Loss is a single number that represents how "bad" the model's predictions are.
- Low loss: Model is confident and correct
- High loss: Model is uncertain or wrong
Prediction: "50% chance of 'e'" → Correct: 'e' → Loss: -log(0.5) = 0.69
Prediction: "1% chance of 'e'" → Correct: 'e' → Loss: -log(0.01) = 4.61Lower loss = better!
Cross-Entropy Loss
microgpt uses cross-entropy loss (negative log likelihood):
loss_t = -probs[target_id].log()Let's break this down:
Step 1: Get Probability
probs = softmax(logits)We have a probability for each possible next character.
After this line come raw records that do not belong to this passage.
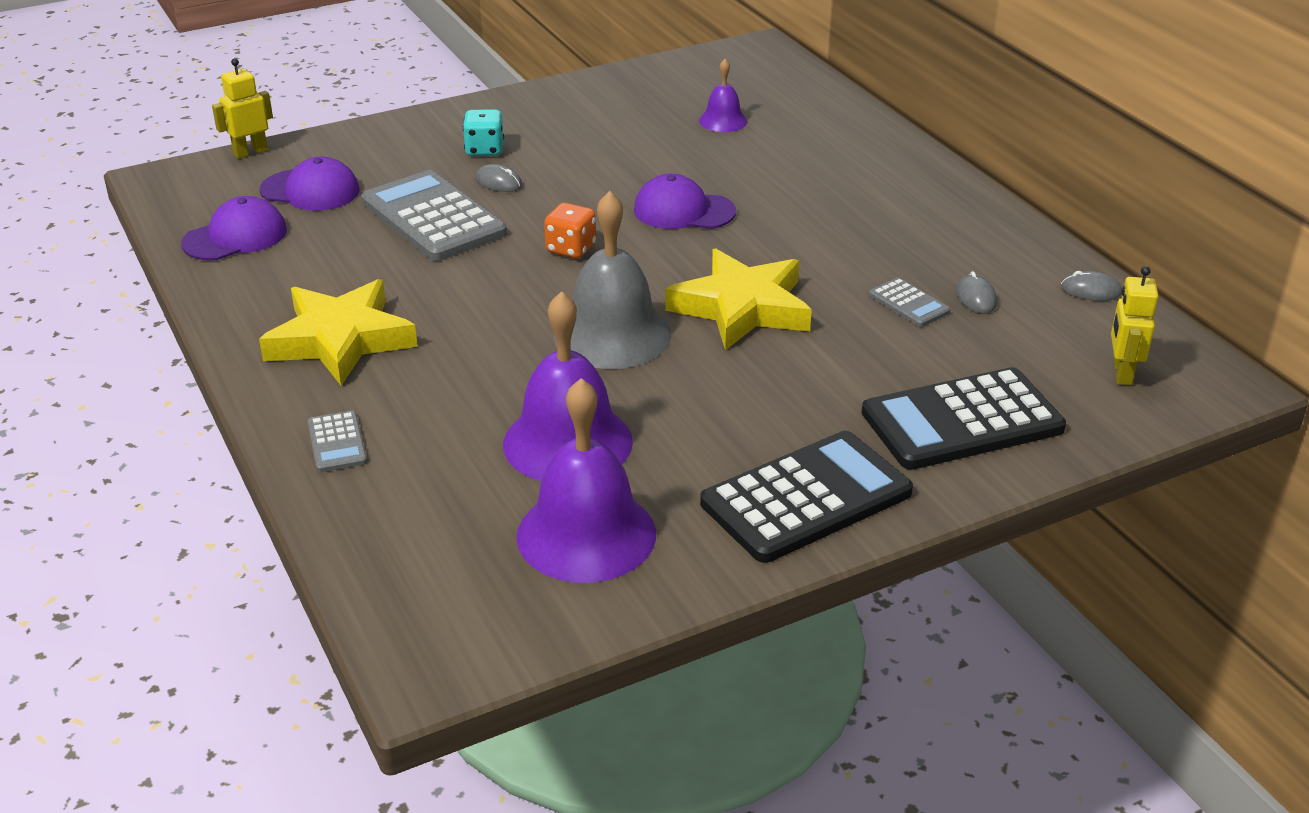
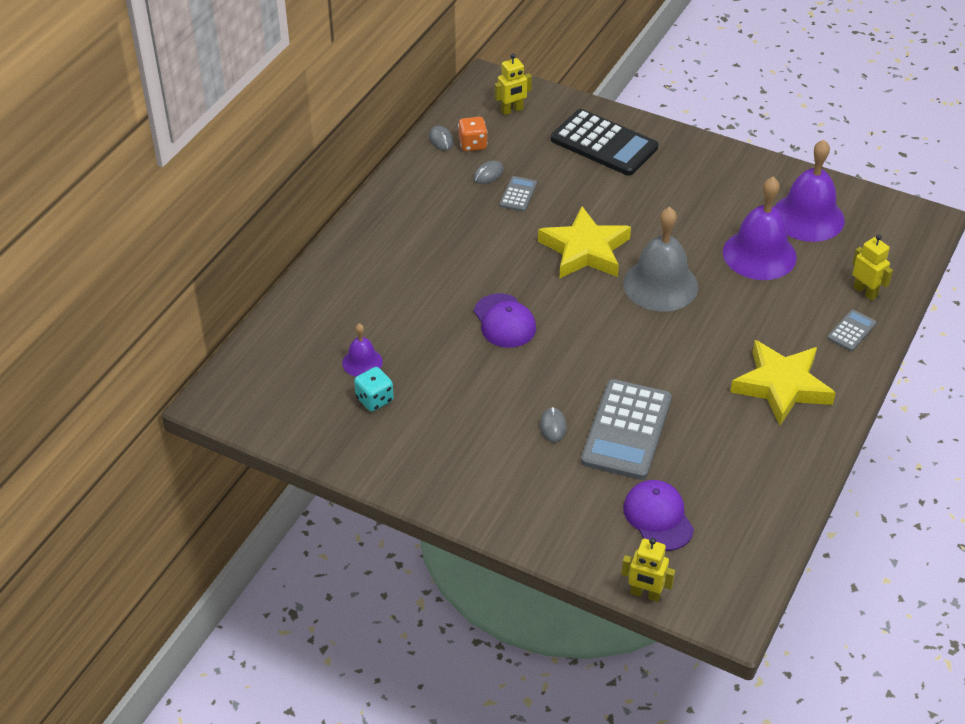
camera: 125 degrees left, 10 degrees up
(235, 237) = (746, 513): purple cap -> none
(380, 498) = (865, 292): none -> yellow robot
(484, 150) = (517, 461): turquoise dice -> turquoise dice (374, 399)
(571, 249) = (596, 346): orange dice -> orange dice (472, 144)
(806, 498) = (710, 167): black calculator -> none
Step 2: Find Probability of Correct Answer
probs[target_id]target_id is the actual next character. We look up its probability.
Step 3: Take Negative Log
-probs[target_id].log()We use negative log because:
- Probability of correct answer is between 0 and 1
- log(1) = 0 → -log(1) = 0 (no loss - perfect!)
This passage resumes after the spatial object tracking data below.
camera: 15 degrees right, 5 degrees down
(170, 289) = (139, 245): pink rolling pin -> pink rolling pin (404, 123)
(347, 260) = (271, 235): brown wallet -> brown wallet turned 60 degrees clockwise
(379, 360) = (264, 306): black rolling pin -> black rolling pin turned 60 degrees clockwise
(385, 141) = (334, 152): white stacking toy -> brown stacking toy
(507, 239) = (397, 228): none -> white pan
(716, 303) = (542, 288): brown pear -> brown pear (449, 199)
- log(0.1) = -2.3 → -log(0.1) = 2.3 (high loss)
- log(0.01) = -4.6 → -log(0.01) = 4.6 (very high loss)
Visualizing the Loss
Probability of correct answer: 1.0
-log(1.0) = 0
↓
Probability: 0.5
-log(0.5) = 0.69
↓
Probability: 0.1
-log(0.1) = 2.30
↓
Probability: 0.01
-log(0.01) = 4.61
↓
Probability: 0.0001
-log(0.0001) = 9.21The lower the probability, the higher the loss!
Why Negative Log?
Why not just use 1 - probability?
| Method | Problem |
|---|---|
1 - prob | Doesn't penalize confident wrong predictions enough |
prob² | Doesn't penalize confident wrong predictions enough |
-log(prob) | ✓ Penalizes confident wrong predictions heavily |
Negative log is the standard for classification problems because:
- It's mathematically nice (derivative is clean)
- It has strong theoretical backing (information theory)
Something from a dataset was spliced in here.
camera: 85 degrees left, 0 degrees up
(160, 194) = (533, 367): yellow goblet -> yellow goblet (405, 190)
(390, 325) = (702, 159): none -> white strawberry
- It works well in practice
Averaging Over Sequence
We compute loss at each position, then average:
losses = []
for pos_id in range(n):
loss_t = -probs[target_id].log()
losses.append(loss_t)
loss = (1 / n) * sum(losses)This gives us the average loss across the entire sequence.
Loss in Training
During training, we:
- Forward pass: Get predictions
- Compute loss: Compare predictions to correct answers
- Backward pass: Compute gradients
- Update weights: Reduce loss
The goal: make loss as low as possible!
What Does Loss Look Like?
During training, you might see:
step 1: loss 3.2589
step 100: loss 2.8901
step 500: loss 1.9802
step 1000: loss 1.4234The loss should decrease over time, meaning the model is learning!
Summary
The loss function measures prediction quality:
- Get probability of the correct answer
- Take negative log to get the loss
- Average across all positions
- Minimize this value during training
Cross-entropy loss is the standard for language models because it heavily penalizes confident wrong predictions!